Please render the text lines from all the rows below as a JSON list of strings, one string per line, with blank lines skipped and the pictures left out.

[Given data — start]

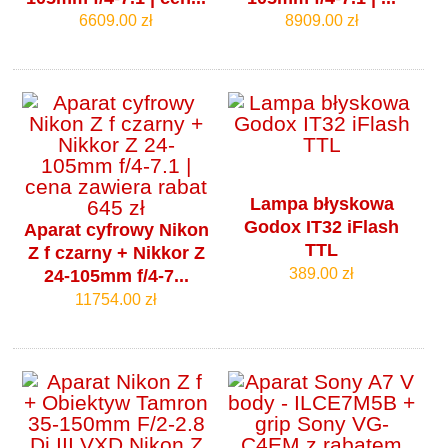
6609.00 zł
8909.00 zł
Lampa błyskowa
Godox IT32 iFlash
Aparat cyfrowy Nikon
TTL
Z f czarny + Nikkor Z
389.00 zł
24-105mm f/4‑7...
11754.00 zł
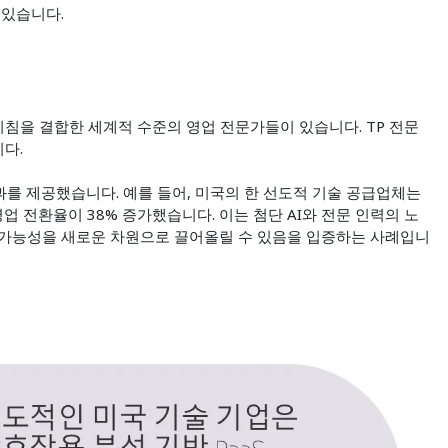
 있습니다.
 지침을 결합한 세계적 수준의 영업 전문가들이 있습니다. TP 전문
니다.
과를 제공했습니다. 예를 들어, 미국의 한 선도적 기술 공급업체는
영업 전환율이 38% 증가했습니다. 이는 첨단 AI와 전문 인력의 노
 가능성을 새로운 차원으로 끌어올릴 수 있음을 입증하는 사례입니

[Given data — finish]

# [Problem solution]
[
  "6609.00 zł",
  "8909.00 zł",
  "Lampa błyskowa",
  "Godox IT32 iFlash",
  "Aparat cyfrowy Nikon",
  "TTL",
  "Z f czarny + Nikkor Z",
  "389.00 zł",
  "24-105mm f/4‑7...",
  "11754.00 zł",
  " 있습니다.",
  " 지침을 결합한 세계적 수준의 영업 전문가들이 있습니다. TP 전문",
  "니다.",
  "과를 제공했습니다. 예를 들어, 미국의 한 선도적 기술 공급업체는",
  "영업 전환율이 38% 증가했습니다. 이는 첨단 AI와 전문 인력의 노",
  " 가능성을 새로운 차원으로 끌어올릴 수 있음을 입증하는 사례입니"
]